- **Text section**
• • • • •

On Thu, Aug 27, 2020 at 5:24 AM Bob Paulin <bo...@bobpaulin.com> wrote:

> Hi,
>
> I wanted to discuss OSGi support in Tika 2.0.  My current thought is to
> start with the minimum support which is to add bundle packaging to each of
> the modules [1].  This will make the bundles usable is OSGi but will leave
> users on there own for putting the right dependencies together for usage.
> From there we either stop or we can choose from a few different options:
> 1) Tika Bundle
>
>  This is an all encompassing uber jar with all the parsers and
> dependencies we can legally get away with shipping with an Apache license.
>
> Pros
>
> Low bar to entry for novice OSGi users
>
> Already exists in Tika 1.x
>
> Cons
>
> Difficult to maintain (very complicated maven-bundle-plugin config).  This
> has broken in several releases leaving it unusable.

• • • • •

- **Instruction**
Continue the email about OSGi support in Tika 2.0 from its last line.

- **Input data**

• • • • •

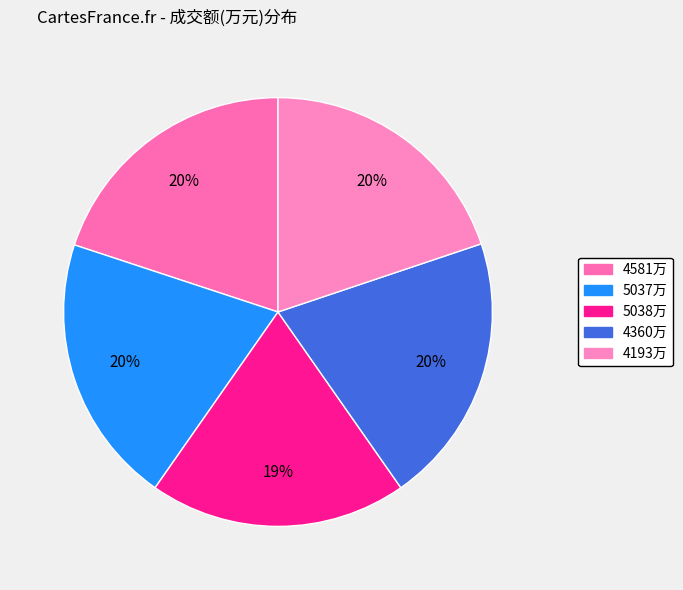

How many segments does this pie chart have?

5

• • • • •

- **Solved exercise**
>
>
> 2) Tika module convenience bundles
>
> This was part of the early 2.0 POC branch where each module had it's own
> tika-bundle with just it's dependencies statically included.
>
> Pros
>
> Less sophisticated maven-bundle-plugin configuration
>
> Low bar for novice OSGi users
>
> Cons
>
> More sub-modules to maintain.
>
>
> There are of course other options but I think it's important to decide if
> either, neither, or both of these options should be considered for the
> initial 2.0 release.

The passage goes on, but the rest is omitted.